Predictions from textual data. We used bag-of-words representation with tf-idf weighting of word frequencies across documents assigned to species in a given text corpus. A Support vector machine (SVM) classifier with a linear kernel was trained on all combinations of text resources and phenotypes.

Predictions from genome data. We constructed five different genomic representations for each microbial species: (i) the proteome composition [1, 9]; (ii) the gene repertoire encoded as presence/absence of Clusters of Orthologous Groups (COG) gene families [4, 6]; (iii) co-occurrence of species across environmental sequencing data sets [3]; (iv) gene neighborhoods [8] encoded as pairwise chromosomal distances between gene family members; and (v) genomic signatures of translation efficiency in gene families [5, 10]. Again, we trained models on all combinations of representations and phenotypes.

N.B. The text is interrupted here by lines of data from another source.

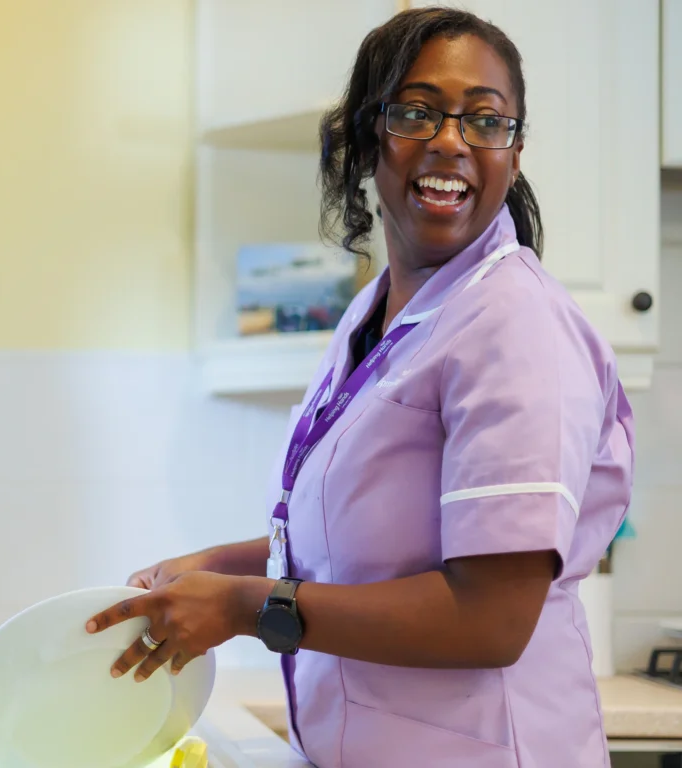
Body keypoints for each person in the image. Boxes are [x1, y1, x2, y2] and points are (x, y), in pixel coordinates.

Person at [85, 7, 635, 767]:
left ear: (513, 153)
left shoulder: (517, 326)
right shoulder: (378, 311)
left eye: (486, 120)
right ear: (368, 135)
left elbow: (491, 619)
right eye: (416, 111)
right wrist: (218, 567)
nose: (451, 140)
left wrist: (245, 605)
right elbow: (360, 549)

We used the Random Forest (RF) classifier which we found to outperform other tested algorithms.

Combining predictions. To combine predictions from different models and provide an interpretable estimate of confidence in each prediction, the confidence scores of each prediction were converted to precisions, based on cross-validation precision-recall curves. Precision scores for organisms in the initially unlabeled set of organisms were calculated via linear interpolation between the neighboring confidence points and then assigned to both positive and negative class for each prediction and further adjusted to account for difference in class sizes, ensuring that the minimum precision of each class is 0, regardless of the number of positive/negative examples. The systematic validation performed by two experts on a random sample of 2, 500 predictions showed that the precisions combined using late fusion schemes agree well with human judgment, particularly when requiring agreement of two independent models (either text or genomics-derived).

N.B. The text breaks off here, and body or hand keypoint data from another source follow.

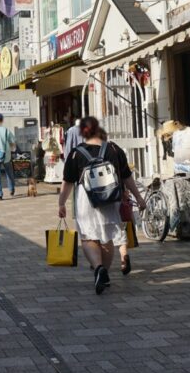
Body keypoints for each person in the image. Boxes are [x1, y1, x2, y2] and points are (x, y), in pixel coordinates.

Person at [58, 117, 146, 294]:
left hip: (86, 200)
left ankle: (99, 268)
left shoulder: (76, 153)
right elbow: (127, 177)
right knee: (107, 238)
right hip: (110, 198)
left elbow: (67, 182)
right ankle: (104, 272)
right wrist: (139, 198)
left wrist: (61, 203)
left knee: (88, 238)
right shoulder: (114, 149)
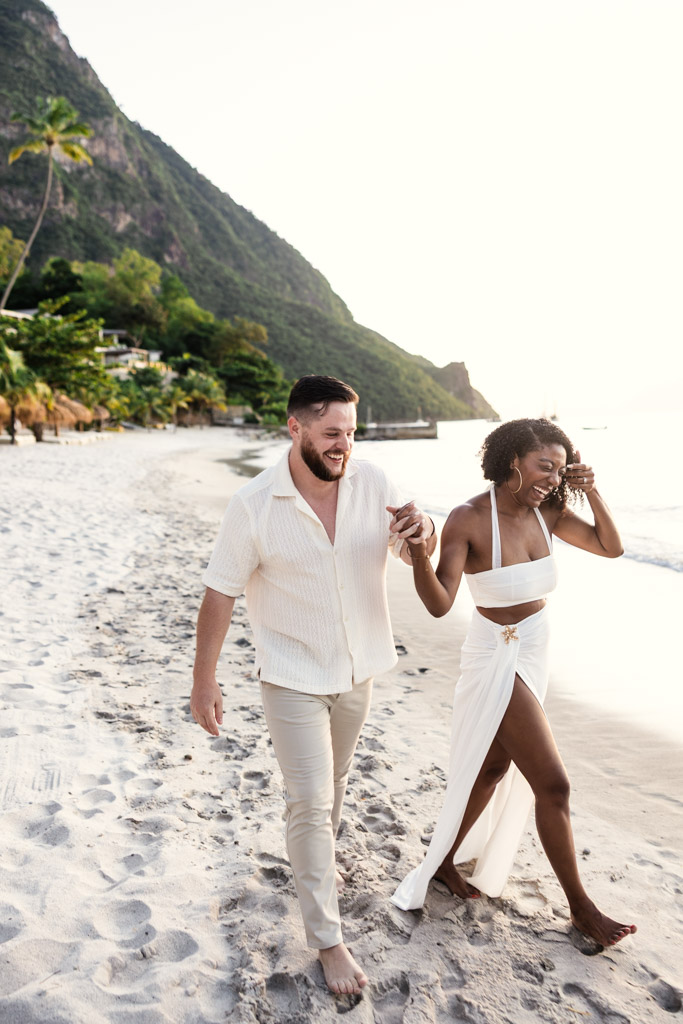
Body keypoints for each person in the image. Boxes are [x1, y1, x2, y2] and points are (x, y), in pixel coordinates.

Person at [190, 375, 436, 995]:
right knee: (308, 800)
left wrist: (422, 530)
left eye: (351, 434)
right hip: (292, 675)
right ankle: (327, 940)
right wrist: (204, 680)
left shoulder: (374, 483)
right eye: (331, 434)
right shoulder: (252, 504)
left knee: (335, 789)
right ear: (294, 428)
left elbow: (409, 550)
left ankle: (316, 864)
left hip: (359, 669)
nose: (343, 447)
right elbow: (219, 592)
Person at [390, 418, 637, 949]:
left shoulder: (549, 513)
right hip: (494, 653)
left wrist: (593, 494)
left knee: (493, 768)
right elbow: (438, 604)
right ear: (511, 462)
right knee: (555, 783)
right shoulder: (469, 518)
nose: (552, 478)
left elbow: (610, 547)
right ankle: (581, 909)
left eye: (559, 468)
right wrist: (417, 555)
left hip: (535, 646)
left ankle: (442, 863)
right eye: (543, 466)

Web interface and results. In summary, ProTraits covers 3, 046 microbial organisms and 424 microbial phenotypes. It provides predictions across six textual resources and five independent genomic representations. At the precision threshold higher than 0.9, ProTraits assigns \(\approx \)545,000 novel annotations, out of which \(\approx \)308,000 are supported in two or more independent predictions. A web interface at http://protraits.irb.hr/ provides precision scores across 11 individual predictors and an integrated score calculated using the two-votes late fusion scheme.

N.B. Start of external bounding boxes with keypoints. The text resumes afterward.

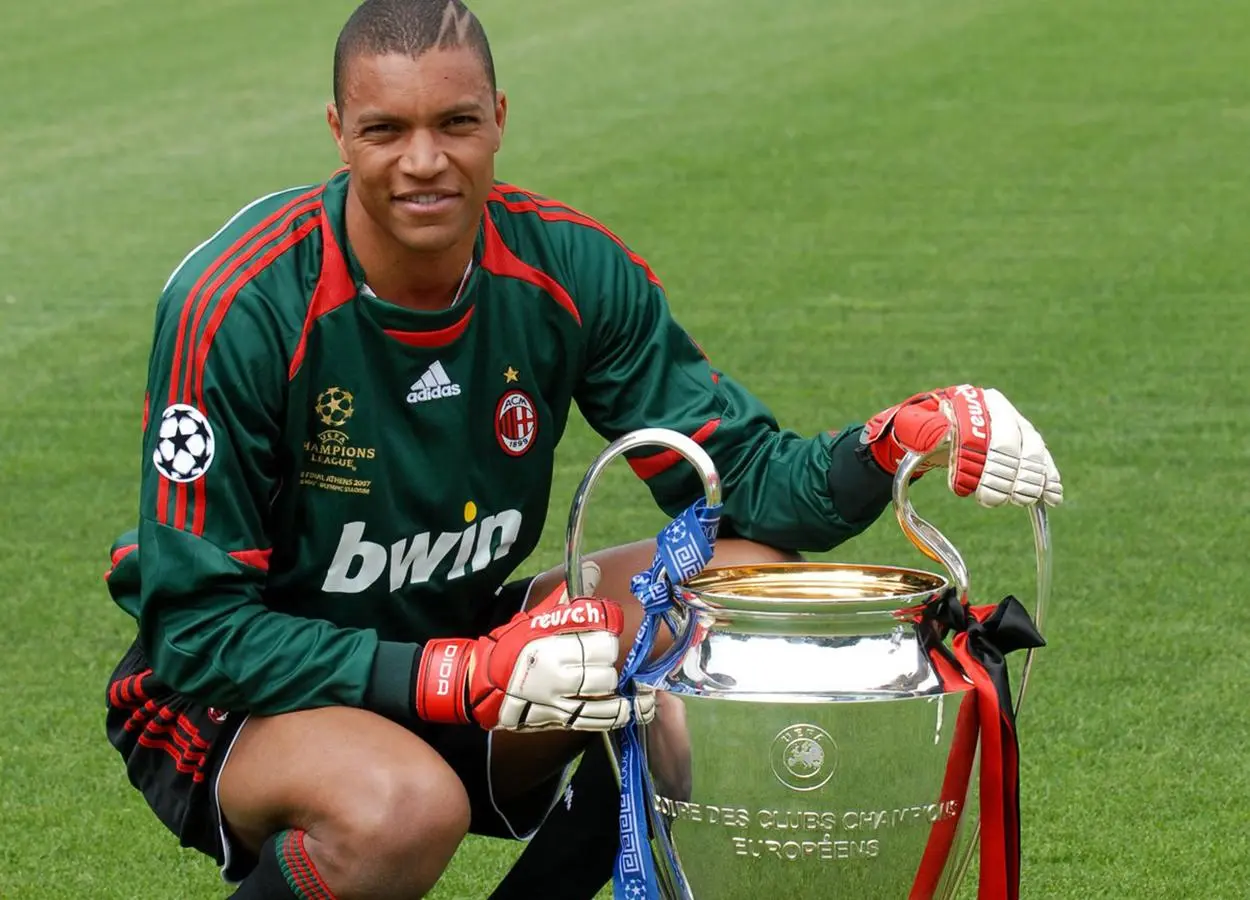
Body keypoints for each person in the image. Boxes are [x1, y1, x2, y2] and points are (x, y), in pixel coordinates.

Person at [101, 1, 1063, 898]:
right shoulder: (239, 305)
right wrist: (454, 676)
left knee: (734, 592)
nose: (424, 161)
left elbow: (752, 489)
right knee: (401, 811)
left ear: (500, 119)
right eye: (386, 130)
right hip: (234, 693)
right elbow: (198, 630)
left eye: (457, 123)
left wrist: (898, 439)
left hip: (461, 635)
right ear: (338, 131)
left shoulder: (566, 268)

3 Challenges and Conclusions

Training separate classifiers for each of the phenotypes does not scale well in terms of computation time required, especially for high-dimensional genomic datasets. However, using existing multi-label classifiers was not straightforward for our datasets since most of the target values were missing. Another challenge was collecting initial labels, as this requires tedious manual curation. While the two existing microbial phenotype databases alleviated this problem in our work, for other important problems in the life sciences, similar databases may not be available. Crucially, the input of field experts has allowed us to validate predictions and inferred concepts, demonstrating that our models are trustworthy.